• _EXERCISE REQUIREMENTS_
Copy word for word the lines from the one containing "Rendered at 1654 by 1241 pixels." through the end, and leave the pictures themselves out of your answer.

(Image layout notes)
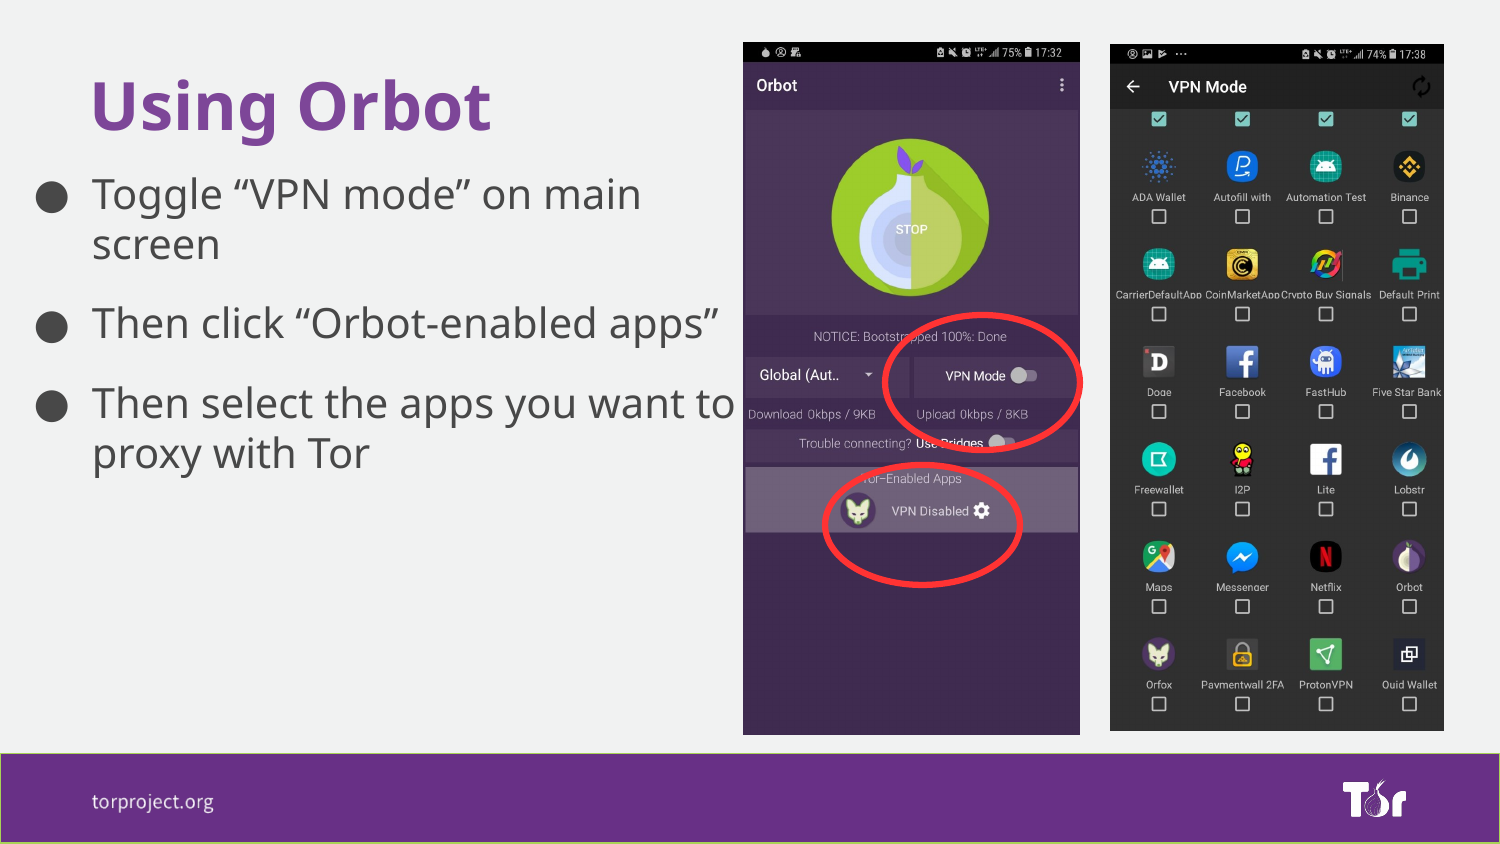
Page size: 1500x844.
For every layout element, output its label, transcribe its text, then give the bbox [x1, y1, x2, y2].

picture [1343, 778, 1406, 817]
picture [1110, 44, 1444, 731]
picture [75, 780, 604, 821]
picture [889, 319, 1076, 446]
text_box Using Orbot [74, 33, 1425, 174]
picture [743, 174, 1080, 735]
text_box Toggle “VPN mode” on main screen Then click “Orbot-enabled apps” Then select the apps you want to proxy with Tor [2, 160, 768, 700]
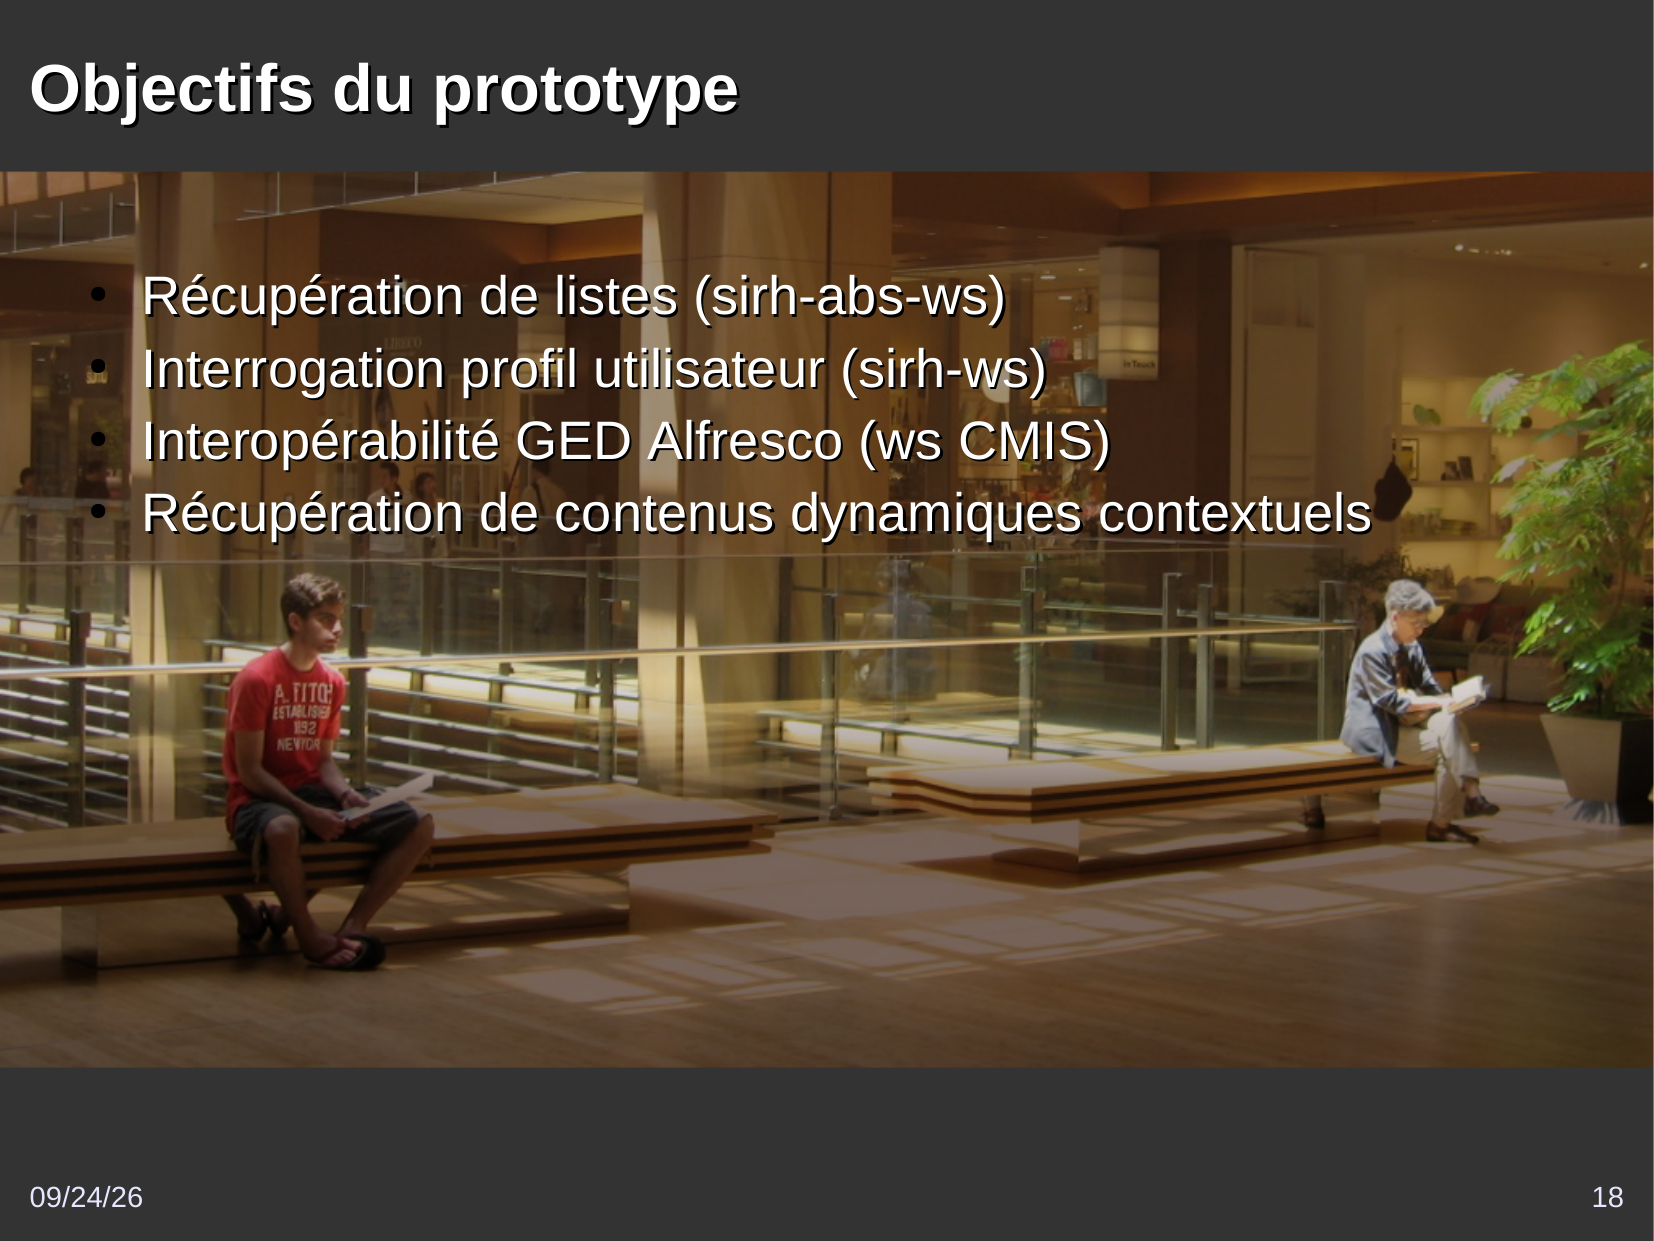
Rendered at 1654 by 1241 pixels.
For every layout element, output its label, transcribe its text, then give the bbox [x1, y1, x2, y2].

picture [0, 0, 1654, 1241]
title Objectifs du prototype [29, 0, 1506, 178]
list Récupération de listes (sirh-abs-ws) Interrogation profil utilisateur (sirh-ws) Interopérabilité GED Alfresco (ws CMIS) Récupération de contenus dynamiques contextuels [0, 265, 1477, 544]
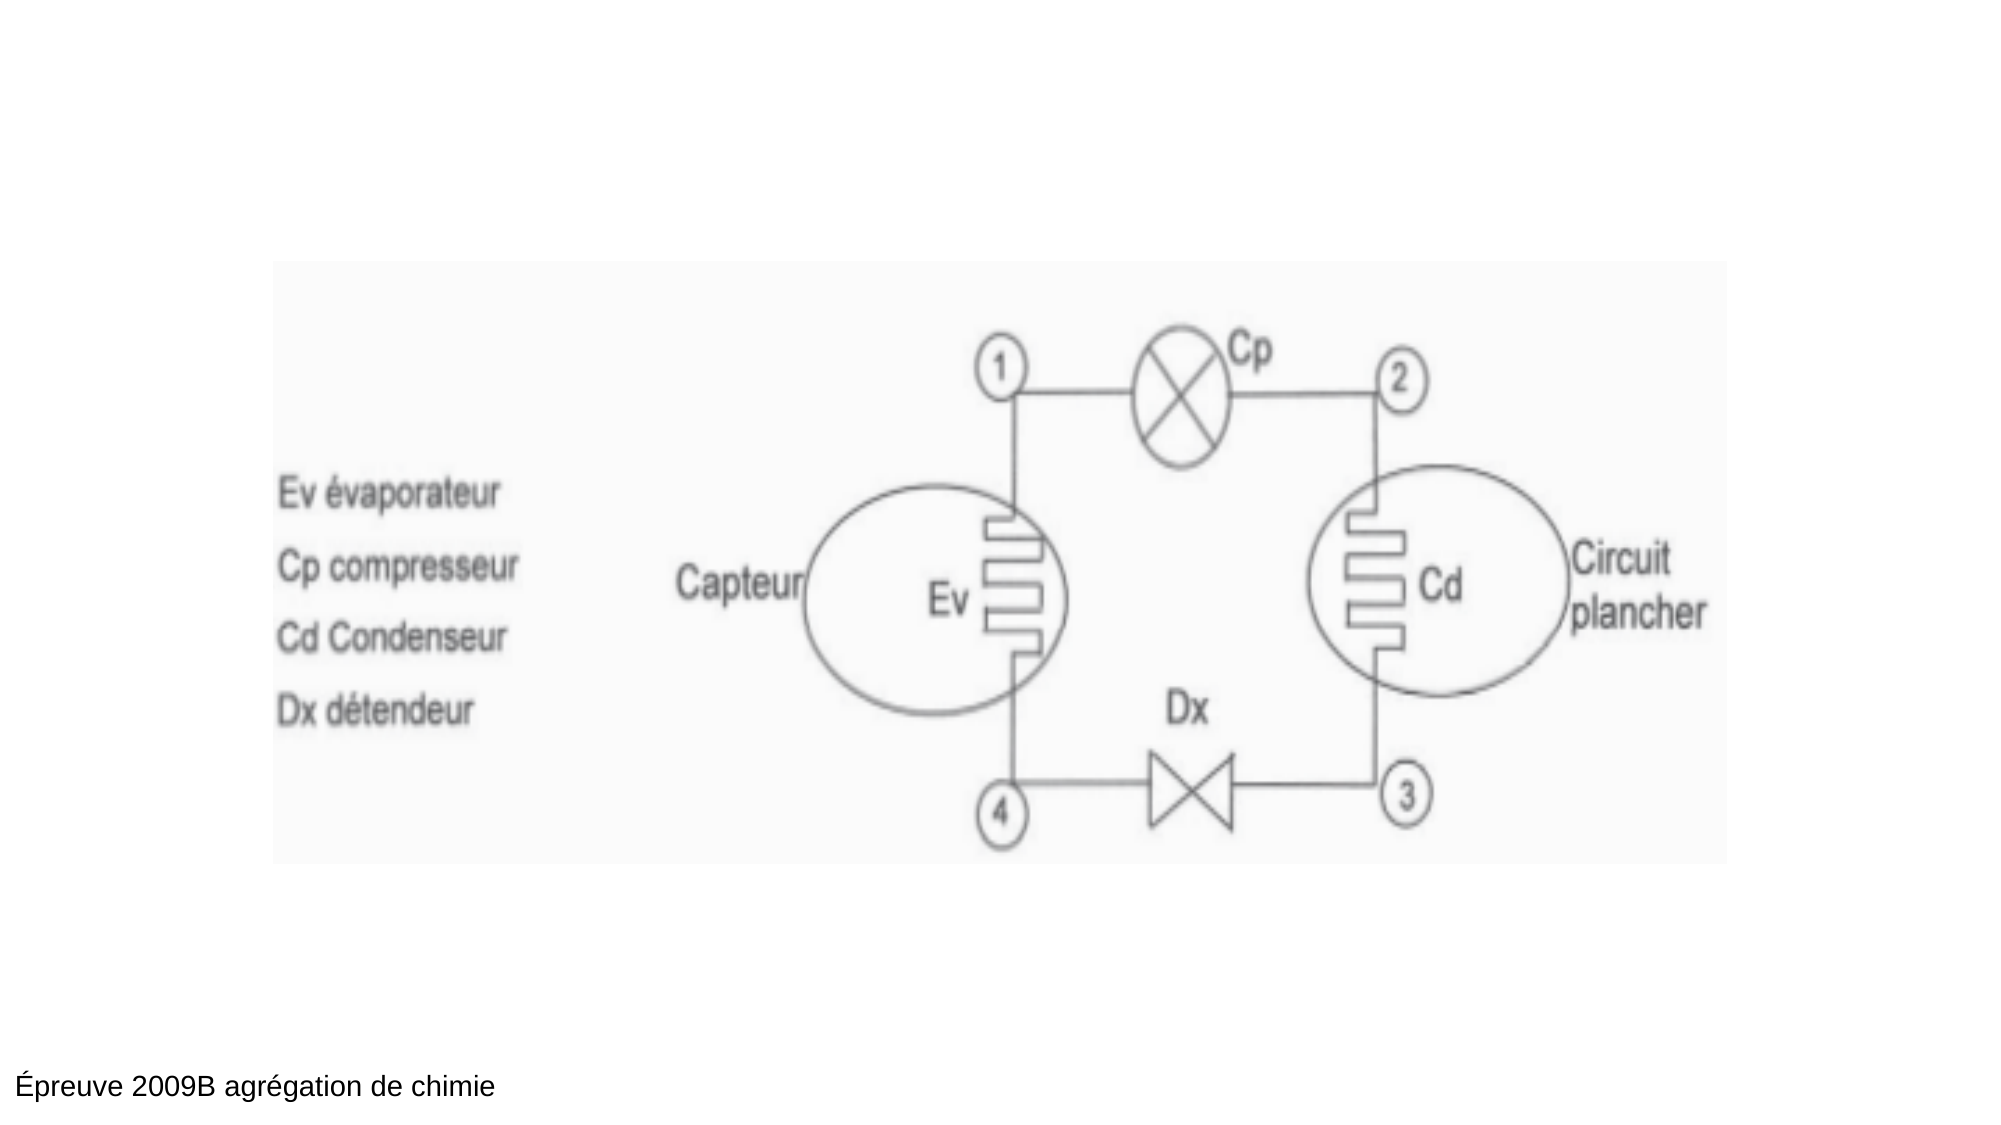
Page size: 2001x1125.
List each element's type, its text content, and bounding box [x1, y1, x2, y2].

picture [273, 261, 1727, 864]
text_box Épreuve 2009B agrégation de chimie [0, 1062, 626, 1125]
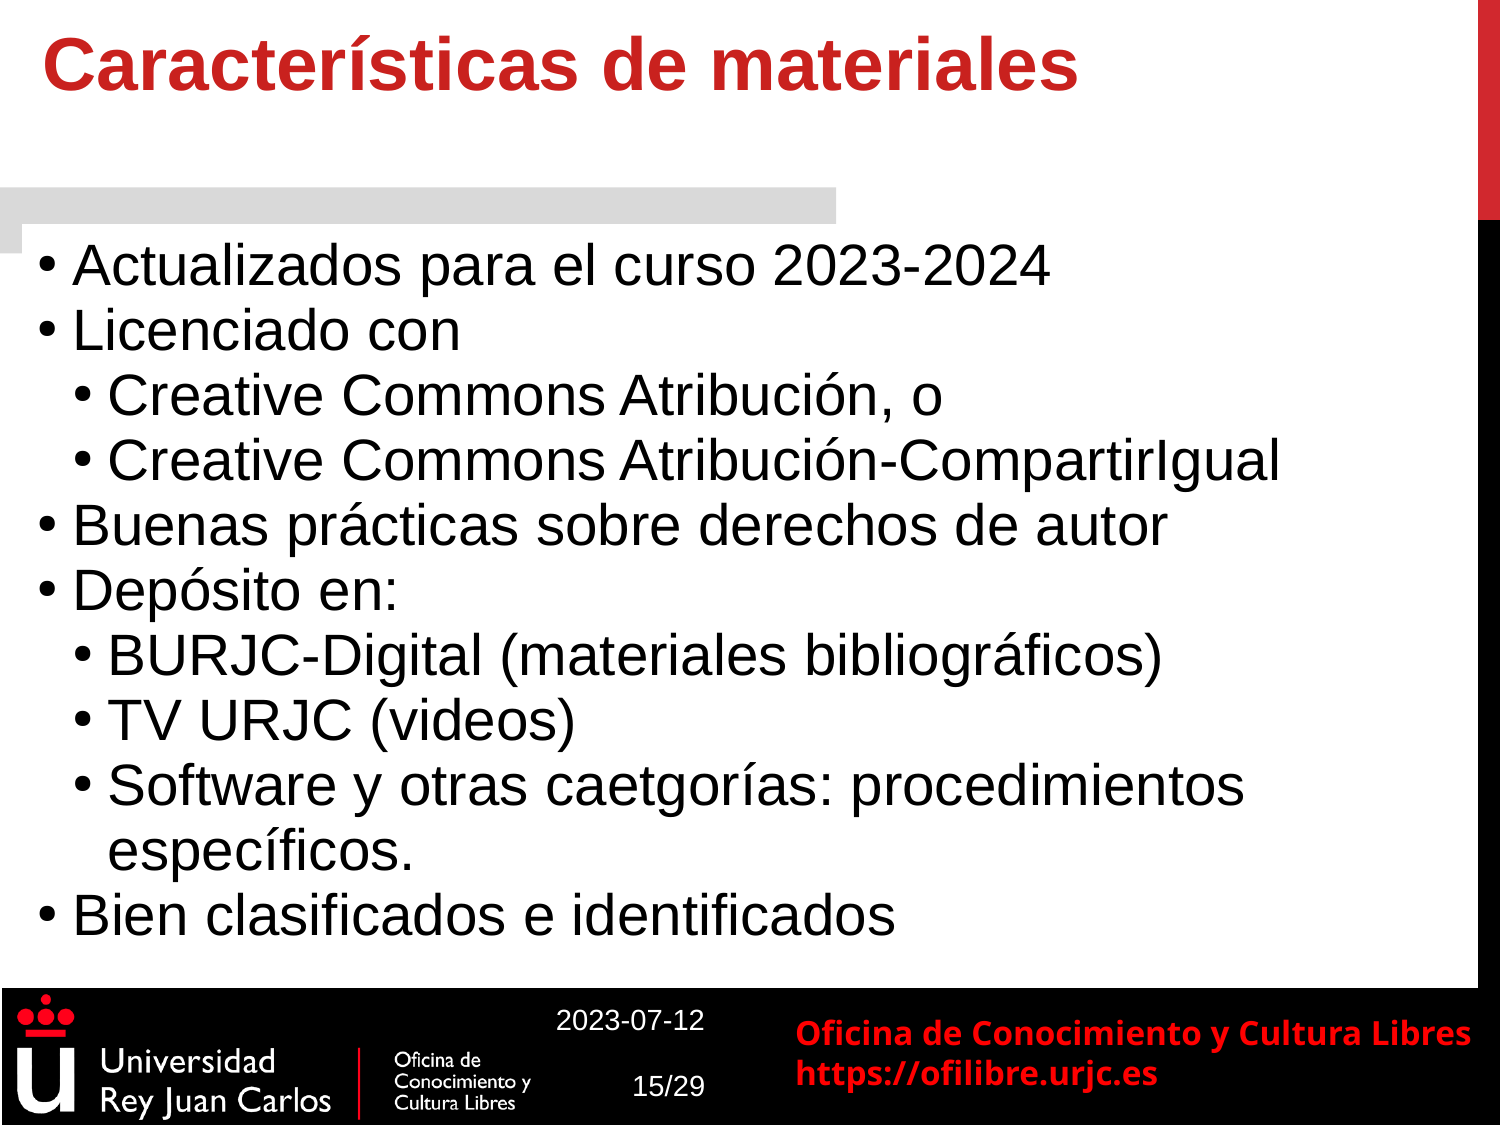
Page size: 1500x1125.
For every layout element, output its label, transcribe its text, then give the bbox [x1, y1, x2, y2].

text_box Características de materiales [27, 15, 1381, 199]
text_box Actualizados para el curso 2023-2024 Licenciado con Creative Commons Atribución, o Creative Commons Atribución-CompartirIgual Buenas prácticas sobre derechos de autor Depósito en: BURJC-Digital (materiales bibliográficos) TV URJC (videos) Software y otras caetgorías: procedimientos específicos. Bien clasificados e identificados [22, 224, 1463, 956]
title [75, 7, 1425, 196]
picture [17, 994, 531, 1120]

• _RESPONSE TO THE EXERCISE_
Rendered at 1654 by 1241 pixels.
For every layout element, output its label, transcribe its text, then give the bbox [x1, y1, x2, y2].

picture [0, 0, 1654, 1241]
title Objectifs du prototype [29, 0, 1506, 178]
list Récupération de listes (sirh-abs-ws) Interrogation profil utilisateur (sirh-ws) Interopérabilité GED Alfresco (ws CMIS) Récupération de contenus dynamiques contextuels [0, 265, 1477, 544]
Page size: 2001x1125.
List each element's type, its text content, and bounding box [x1, y1, x2, y2].

picture [273, 261, 1727, 864]
text_box Épreuve 2009B agrégation de chimie [0, 1062, 626, 1125]
Page size: 1500x1125.
For every layout element, output its label, transcribe its text, then give the bbox [x1, y1, x2, y2].

text_box Características de materiales [27, 15, 1381, 199]
text_box Actualizados para el curso 2023-2024 Licenciado con Creative Commons Atribución, o Creative Commons Atribución-CompartirIgual Buenas prácticas sobre derechos de autor Depósito en: BURJC-Digital (materiales bibliográficos) TV URJC (videos) Software y otras caetgorías: procedimientos específicos. Bien clasificados e identificados [22, 224, 1463, 956]
title [75, 7, 1425, 196]
picture [17, 994, 531, 1120]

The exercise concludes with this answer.